8.27.2023

1 Corinthians // Abolition of Man // Christendom

1 Corinthians 5-8
5
Reject egregious sin in the church.  If they want to be called a Christian, and have their sin okayed, send them to Satan, stripping them of their Christian profession.  Your job is to deal with those in the church doing this, not so much those outside.

6
Why are you suing each other before unbelieving judges?  Work it out, or just suffer the wrong instead.  Jesus washed you clean of all those sins that will keep the rest out of the kingdom of God.  Sexual immorality especially violates the temple of the Holy Spirit - your body.

7
God gave marriage in part to deal with sexual temptation, so stay single if you can, or marry.  Those married should not divorce unless an unbeliever breaks it off.  Live as you were when saved: circumcised, married, slave, doesn't matter.  In times of persecution you might not want to marry.  Don't let marriage get in the way of serving God.  Widows can remarry.

8
On food offered to idols, idols aren't real and all foods are clean.  But some have associated certain food with their past idolatry and will refuse it.  Let them.  Don't even eat it where they can see, to help them.



CS Lewis expert Michael Ward, on The Abolition of Man at Hillsdale College.
This is a deep, academic dive!
Lewis asserted objective ethical and aesthetic value, on philosophical grounds, not only Christian ones.  He did this, not as an act of compromise, but as a sort of philosophical pre-evangelism.  We need to recover men with chests, a mixture of head (mind) and belly (bodily desires/needs).  Is the chest the soul?

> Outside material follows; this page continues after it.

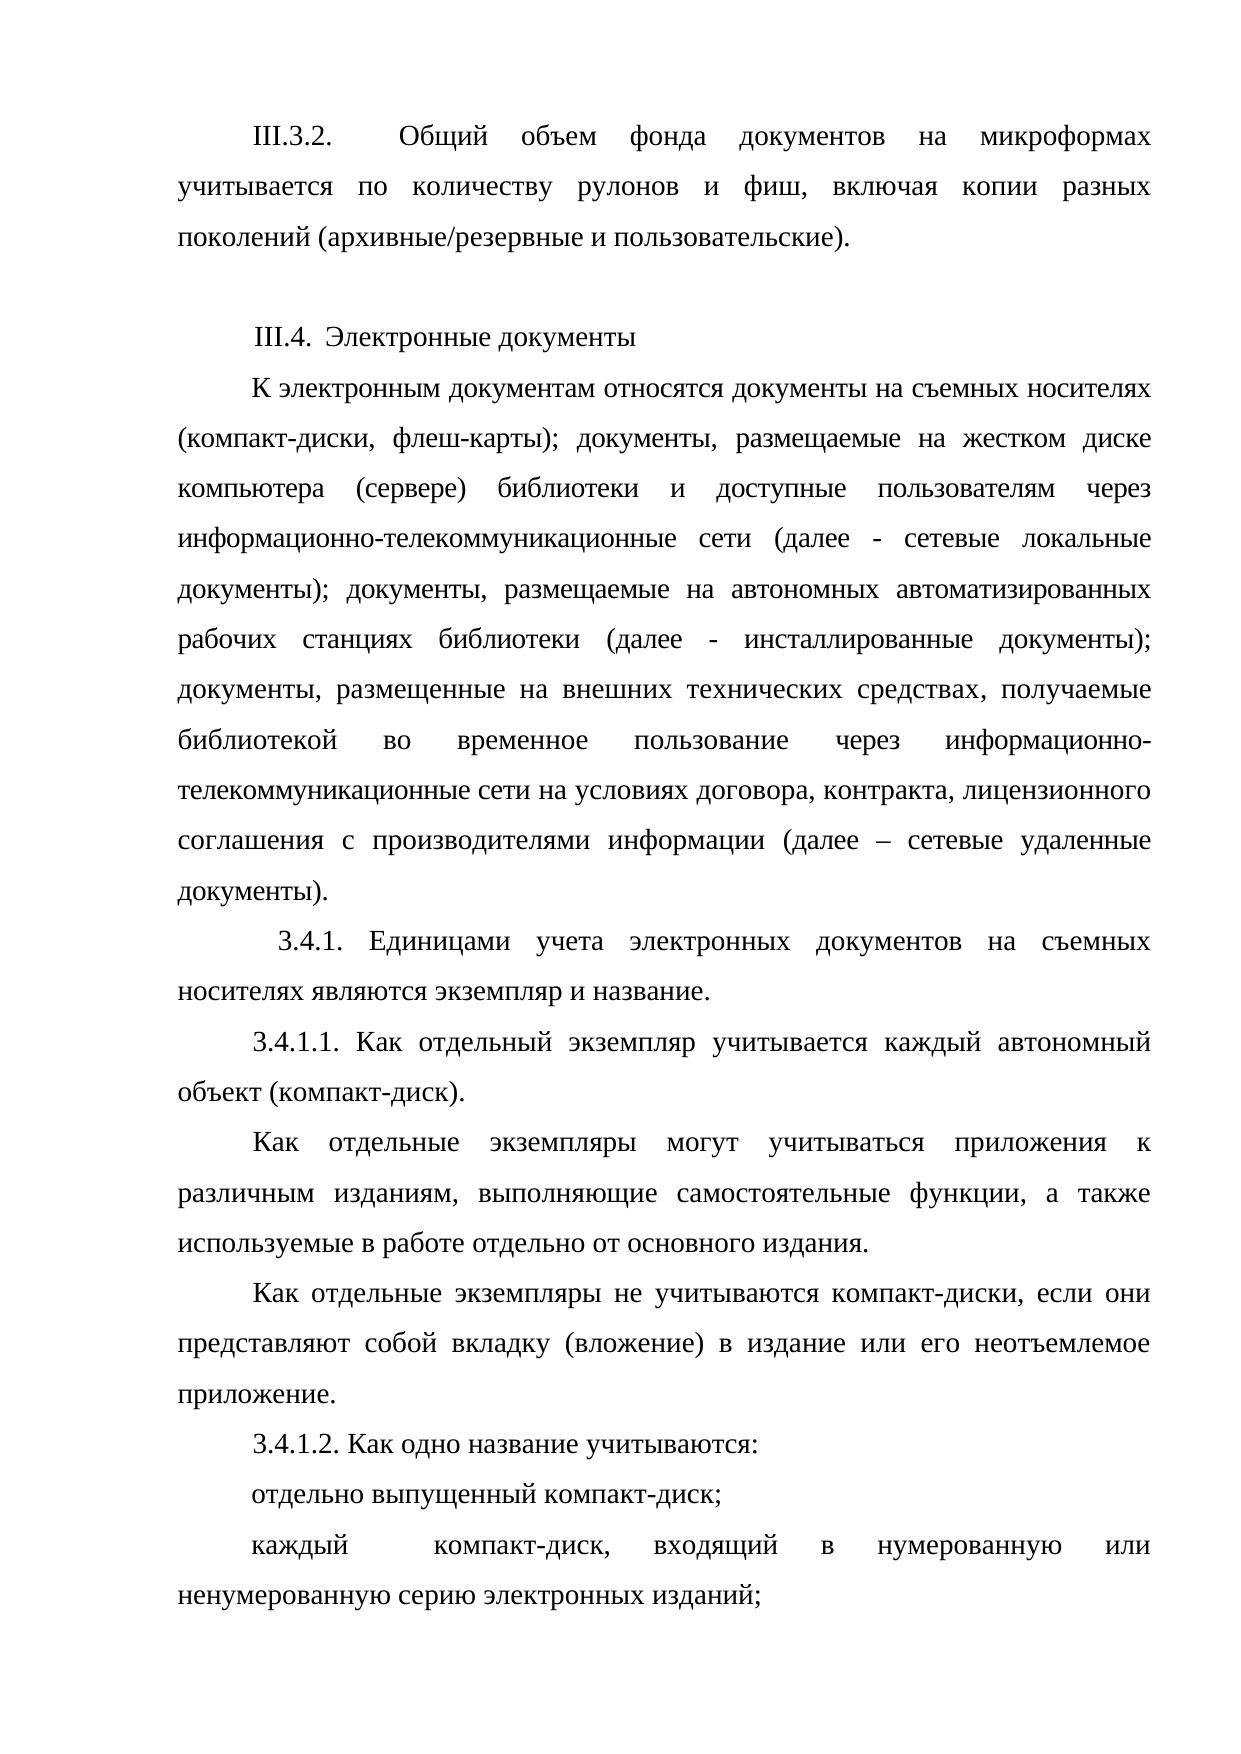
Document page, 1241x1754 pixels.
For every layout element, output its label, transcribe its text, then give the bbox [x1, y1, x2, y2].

R.R. Reno in First Things is always bracing:
"Like iron filings to a magnet, every dimension of life is tensed with potential for subordination to Christ."
He suggests Christendom may not be dead, after a prominent NYC police shooting, when "for more than two hours, the center of New York City had gone silent for a funeral Mass."
On the other hand, he isn't of the VanTil/CREC type I hang with, either: "the relation of the Church and the world is up to the world, which is sometimes hostile, sometimes indifferent, and sometimes solicitous."  A lot of "my guys" would say, no it's up to the Church's faithfulness.  I'm more with Reno.